Sérgio nunca deixou de ouvir a clientela, mas não tinha espaço para as mesas. “Disse: só tem mais uma sala que é a minha”. E lá se foi a sala de Sérgio. “Incorporei a minha sala e abrimos um restaurante para 40 pessoas”, afirma. Sugeriram que procurasse o chef Artur Coelho, carioca que fez escola de gastronomia na Alemanha e pós-graduação na França, e estava em Natal há algum tempo. Artur conheceu o bistrô e elaborou um cardápio específico para o Maranello.

Transição

“As pessoas gostaram do bistrô e começaram a pedir para realizar aniversário, casamento aqui. Foi aí que entramos no ramo de eventos”, explica. Para realizar as festas, Sérgio movia portas e paredes de vidro. “Era um trabalho imenso”, relembra. Com o passar dos anos, a demanda aumentou ainda mais. “Aí eu disse: ‘não dá para continuar assim'”. E não deu. O Bistrô mudou de endereço em 2007. Hoje, ocupa um prédio a pouco mais de 100 metros do antigo.
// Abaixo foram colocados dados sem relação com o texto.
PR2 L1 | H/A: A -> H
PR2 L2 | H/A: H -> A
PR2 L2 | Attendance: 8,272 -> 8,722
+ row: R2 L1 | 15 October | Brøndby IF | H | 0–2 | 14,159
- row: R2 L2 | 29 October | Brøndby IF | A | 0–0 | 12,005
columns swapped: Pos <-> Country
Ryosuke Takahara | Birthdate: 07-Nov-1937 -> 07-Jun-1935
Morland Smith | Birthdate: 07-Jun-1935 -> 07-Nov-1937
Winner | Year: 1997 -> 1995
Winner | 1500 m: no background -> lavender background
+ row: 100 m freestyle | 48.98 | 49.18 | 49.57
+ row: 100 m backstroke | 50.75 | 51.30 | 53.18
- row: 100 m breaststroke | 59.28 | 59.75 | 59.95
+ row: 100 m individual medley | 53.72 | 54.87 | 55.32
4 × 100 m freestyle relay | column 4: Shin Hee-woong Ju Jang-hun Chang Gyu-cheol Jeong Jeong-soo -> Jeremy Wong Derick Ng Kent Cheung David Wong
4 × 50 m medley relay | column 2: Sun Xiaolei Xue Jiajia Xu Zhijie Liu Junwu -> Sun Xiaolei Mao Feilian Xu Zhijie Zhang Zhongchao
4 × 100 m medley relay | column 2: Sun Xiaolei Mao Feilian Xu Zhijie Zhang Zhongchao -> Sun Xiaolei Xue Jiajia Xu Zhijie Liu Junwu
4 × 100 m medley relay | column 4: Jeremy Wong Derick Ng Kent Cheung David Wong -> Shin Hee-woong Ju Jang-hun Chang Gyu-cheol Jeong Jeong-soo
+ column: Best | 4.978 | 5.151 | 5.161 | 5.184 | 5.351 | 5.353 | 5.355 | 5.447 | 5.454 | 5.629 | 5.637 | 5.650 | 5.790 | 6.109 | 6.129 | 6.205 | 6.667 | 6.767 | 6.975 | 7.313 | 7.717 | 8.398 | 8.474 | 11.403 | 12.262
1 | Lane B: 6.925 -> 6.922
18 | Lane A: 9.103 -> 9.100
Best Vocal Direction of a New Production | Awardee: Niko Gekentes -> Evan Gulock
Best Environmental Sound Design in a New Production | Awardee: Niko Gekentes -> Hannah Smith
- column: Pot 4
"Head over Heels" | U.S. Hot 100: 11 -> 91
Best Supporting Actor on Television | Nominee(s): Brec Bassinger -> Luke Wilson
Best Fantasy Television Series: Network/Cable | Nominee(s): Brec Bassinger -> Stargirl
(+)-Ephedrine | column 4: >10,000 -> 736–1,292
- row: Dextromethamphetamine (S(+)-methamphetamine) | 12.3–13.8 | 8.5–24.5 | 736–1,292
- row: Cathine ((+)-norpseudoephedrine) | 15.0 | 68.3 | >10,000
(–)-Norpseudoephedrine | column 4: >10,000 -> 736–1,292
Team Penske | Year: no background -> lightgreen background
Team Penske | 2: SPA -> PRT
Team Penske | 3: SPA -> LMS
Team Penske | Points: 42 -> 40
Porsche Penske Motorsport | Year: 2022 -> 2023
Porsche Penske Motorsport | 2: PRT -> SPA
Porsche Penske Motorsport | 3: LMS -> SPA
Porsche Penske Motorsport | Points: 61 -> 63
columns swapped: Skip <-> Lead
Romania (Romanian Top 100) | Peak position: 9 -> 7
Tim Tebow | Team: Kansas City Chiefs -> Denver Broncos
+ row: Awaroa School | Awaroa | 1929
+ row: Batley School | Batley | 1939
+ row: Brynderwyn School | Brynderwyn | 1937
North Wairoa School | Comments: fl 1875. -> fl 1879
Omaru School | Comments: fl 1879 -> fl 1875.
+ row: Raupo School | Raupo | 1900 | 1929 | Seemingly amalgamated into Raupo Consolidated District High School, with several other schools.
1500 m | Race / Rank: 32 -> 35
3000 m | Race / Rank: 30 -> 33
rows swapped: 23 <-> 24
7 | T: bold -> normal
Logo após a mudança, um cliente sugeriu entrar em sociedade. Sérgio cuidaria do bistrô e o colega, do auto spar. A sociedade durou pouco tempo e Sérgio acabou deixando o ramo automotivo. Mas não se arrepende. “Vi que era um ramo que tinha mais possibilidade de crescimento”. Para o empresário, a narrativa cronológica mostra que o sucesso do Maranello Bistrô foi casual. “As coisas foram acontecendo. Eu não disse ‘vou parar de fazer isso para fazer aquilo'”.

Atualmente, ele aluga o espaço para eventos fechados – desde churrasco a casamentos – e também realiza festas abertas ao público com apoio de Múcio Neto, sócio desde 2008. As festas voltadas para o público começaram em junho de 2008. “Na época, quase fico louco. Não tínhamos estrutura. Mas o negócio deu certo”. O projeto deu tão certo que a parceria permanece até hoje e as festas também. No final de 2008, a dupla começou a realizar festas fora do bistrô com capacidade para até 2,5 mil pessoas. “Acabouque deu muito certo e conseguimos fixar uma marca”.

Além do espaço, o Maranello, casa especializada em house (ritmo eletrônico) também organiza festas, disponibilizando som, iluminação, bufê, segurança, serviço de manobrista. “A gente pode cuidar de tudo, se o cliente quiser, tanto dentro daqui como fora”. Os preços dependem dos serviços requisitados e do número de convidados. Quem paga pelo bufê, por exemplo, não paga aluguel do espaço. O Maranello realiza de cinco a oito festas por mês – de 60 a 100 por ano. Um bom número para o que já foi uma sala de estar.